---------- Source data

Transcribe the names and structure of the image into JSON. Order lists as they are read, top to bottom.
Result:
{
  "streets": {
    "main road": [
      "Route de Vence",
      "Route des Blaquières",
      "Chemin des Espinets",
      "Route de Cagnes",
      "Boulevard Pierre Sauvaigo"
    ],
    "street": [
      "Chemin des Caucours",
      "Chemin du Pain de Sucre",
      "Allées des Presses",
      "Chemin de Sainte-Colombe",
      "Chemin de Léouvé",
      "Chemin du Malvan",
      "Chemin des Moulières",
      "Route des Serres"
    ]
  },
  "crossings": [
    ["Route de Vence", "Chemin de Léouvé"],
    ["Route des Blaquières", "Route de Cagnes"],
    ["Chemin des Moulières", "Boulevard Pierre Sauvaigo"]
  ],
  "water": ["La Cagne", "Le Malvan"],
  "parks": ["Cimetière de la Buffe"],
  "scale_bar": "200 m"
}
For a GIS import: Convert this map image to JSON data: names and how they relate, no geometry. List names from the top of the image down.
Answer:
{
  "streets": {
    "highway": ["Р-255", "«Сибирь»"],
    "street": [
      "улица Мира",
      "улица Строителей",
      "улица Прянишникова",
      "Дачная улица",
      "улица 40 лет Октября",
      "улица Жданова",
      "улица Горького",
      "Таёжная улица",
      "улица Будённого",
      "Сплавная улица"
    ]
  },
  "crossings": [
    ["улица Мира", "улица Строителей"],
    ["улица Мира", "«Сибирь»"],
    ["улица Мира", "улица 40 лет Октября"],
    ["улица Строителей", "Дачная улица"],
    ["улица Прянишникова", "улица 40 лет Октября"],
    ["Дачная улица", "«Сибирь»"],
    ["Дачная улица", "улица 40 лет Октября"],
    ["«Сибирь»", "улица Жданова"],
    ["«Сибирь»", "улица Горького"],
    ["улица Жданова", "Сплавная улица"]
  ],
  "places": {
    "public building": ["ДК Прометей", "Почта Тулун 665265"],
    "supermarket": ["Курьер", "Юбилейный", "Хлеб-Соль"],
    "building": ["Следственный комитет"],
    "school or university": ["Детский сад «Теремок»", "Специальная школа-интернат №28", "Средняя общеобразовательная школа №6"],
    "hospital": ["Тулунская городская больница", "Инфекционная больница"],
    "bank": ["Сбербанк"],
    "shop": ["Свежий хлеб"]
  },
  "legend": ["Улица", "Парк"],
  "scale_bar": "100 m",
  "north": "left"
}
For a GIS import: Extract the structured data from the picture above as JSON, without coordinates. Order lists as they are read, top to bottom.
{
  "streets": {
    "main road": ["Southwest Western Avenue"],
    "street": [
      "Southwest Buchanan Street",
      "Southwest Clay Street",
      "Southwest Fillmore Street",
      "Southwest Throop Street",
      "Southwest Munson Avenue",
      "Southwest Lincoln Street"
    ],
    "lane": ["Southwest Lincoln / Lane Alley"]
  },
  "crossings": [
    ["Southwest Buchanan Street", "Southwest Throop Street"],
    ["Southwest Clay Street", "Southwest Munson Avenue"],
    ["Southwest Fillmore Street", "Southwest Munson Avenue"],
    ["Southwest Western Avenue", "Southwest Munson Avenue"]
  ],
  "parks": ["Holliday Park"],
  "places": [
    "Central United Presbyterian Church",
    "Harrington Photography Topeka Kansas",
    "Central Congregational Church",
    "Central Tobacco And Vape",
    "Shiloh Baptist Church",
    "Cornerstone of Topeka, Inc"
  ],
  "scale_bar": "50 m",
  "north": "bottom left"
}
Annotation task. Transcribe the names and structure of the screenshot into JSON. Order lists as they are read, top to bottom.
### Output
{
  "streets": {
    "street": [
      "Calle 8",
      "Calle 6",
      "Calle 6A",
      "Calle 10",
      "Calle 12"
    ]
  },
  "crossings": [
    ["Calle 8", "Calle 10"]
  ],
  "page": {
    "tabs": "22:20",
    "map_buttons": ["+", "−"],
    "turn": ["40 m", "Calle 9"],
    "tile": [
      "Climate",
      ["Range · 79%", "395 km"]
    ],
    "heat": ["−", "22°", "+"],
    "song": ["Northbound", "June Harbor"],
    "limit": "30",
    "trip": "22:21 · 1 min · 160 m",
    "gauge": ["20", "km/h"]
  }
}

--------------------

Nothing in the material should be left out; output it exactly.

● **Response box**:
Transcribe the names and structure of the image into JSON. Order lists as they are read, top to bottom.
Result:
{
  "streets": {
    "main road": [
      "Route de Vence",
      "Route des Blaquières",
      "Chemin des Espinets",
      "Route de Cagnes",
      "Boulevard Pierre Sauvaigo"
    ],
    "street": [
      "Chemin des Caucours",
      "Chemin du Pain de Sucre",
      "Allées des Presses",
      "Chemin de Sainte-Colombe",
      "Chemin de Léouvé",
      "Chemin du Malvan",
      "Chemin des Moulières",
      "Route des Serres"
    ]
  },
  "crossings": [
    ["Route de Vence", "Chemin de Léouvé"],
    ["Route des Blaquières", "Route de Cagnes"],
    ["Chemin des Moulières", "Boulevard Pierre Sauvaigo"]
  ],
  "water": ["La Cagne", "Le Malvan"],
  "parks": ["Cimetière de la Buffe"],
  "scale_bar": "200 m"
}
For a GIS import: Convert this map image to JSON data: names and how they relate, no geometry. List names from the top of the image down.
Answer:
{
  "streets": {
    "highway": ["Р-255", "«Сибирь»"],
    "street": [
      "улица Мира",
      "улица Строителей",
      "улица Прянишникова",
      "Дачная улица",
      "улица 40 лет Октября",
      "улица Жданова",
      "улица Горького",
      "Таёжная улица",
      "улица Будённого",
      "Сплавная улица"
    ]
  },
  "crossings": [
    ["улица Мира", "улица Строителей"],
    ["улица Мира", "«Сибирь»"],
    ["улица Мира", "улица 40 лет Октября"],
    ["улица Строителей", "Дачная улица"],
    ["улица Прянишникова", "улица 40 лет Октября"],
    ["Дачная улица", "«Сибирь»"],
    ["Дачная улица", "улица 40 лет Октября"],
    ["«Сибирь»", "улица Жданова"],
    ["«Сибирь»", "улица Горького"],
    ["улица Жданова", "Сплавная улица"]
  ],
  "places": {
    "public building": ["ДК Прометей", "Почта Тулун 665265"],
    "supermarket": ["Курьер", "Юбилейный", "Хлеб-Соль"],
    "building": ["Следственный комитет"],
    "school or university": ["Детский сад «Теремок»", "Специальная школа-интернат №28", "Средняя общеобразовательная школа №6"],
    "hospital": ["Тулунская городская больница", "Инфекционная больница"],
    "bank": ["Сбербанк"],
    "shop": ["Свежий хлеб"]
  },
  "legend": ["Улица", "Парк"],
  "scale_bar": "100 m",
  "north": "left"
}
For a GIS import: Extract the structured data from the picture above as JSON, without coordinates. Order lists as they are read, top to bottom.
{
  "streets": {
    "main road": ["Southwest Western Avenue"],
    "street": [
      "Southwest Buchanan Street",
      "Southwest Clay Street",
      "Southwest Fillmore Street",
      "Southwest Throop Street",
      "Southwest Munson Avenue",
      "Southwest Lincoln Street"
    ],
    "lane": ["Southwest Lincoln / Lane Alley"]
  },
  "crossings": [
    ["Southwest Buchanan Street", "Southwest Throop Street"],
    ["Southwest Clay Street", "Southwest Munson Avenue"],
    ["Southwest Fillmore Street", "Southwest Munson Avenue"],
    ["Southwest Western Avenue", "Southwest Munson Avenue"]
  ],
  "parks": ["Holliday Park"],
  "places": [
    "Central United Presbyterian Church",
    "Harrington Photography Topeka Kansas",
    "Central Congregational Church",
    "Central Tobacco And Vape",
    "Shiloh Baptist Church",
    "Cornerstone of Topeka, Inc"
  ],
  "scale_bar": "50 m",
  "north": "bottom left"
}
Annotation task. Transcribe the names and structure of the screenshot into JSON. Order lists as they are read, top to bottom.
### Output
{
  "streets": {
    "street": [
      "Calle 8",
      "Calle 6",
      "Calle 6A",
      "Calle 10",
      "Calle 12"
    ]
  },
  "crossings": [
    ["Calle 8", "Calle 10"]
  ],
  "page": {
    "tabs": "22:20",
    "map_buttons": ["+", "−"],
    "turn": ["40 m", "Calle 9"],
    "tile": [
      "Climate",
      ["Range · 79%", "395 km"]
    ],
    "heat": ["−", "22°", "+"],
    "song": ["Northbound", "June Harbor"],
    "limit": "30",
    "trip": "22:21 · 1 min · 160 m",
    "gauge": ["20", "km/h"]
  }
}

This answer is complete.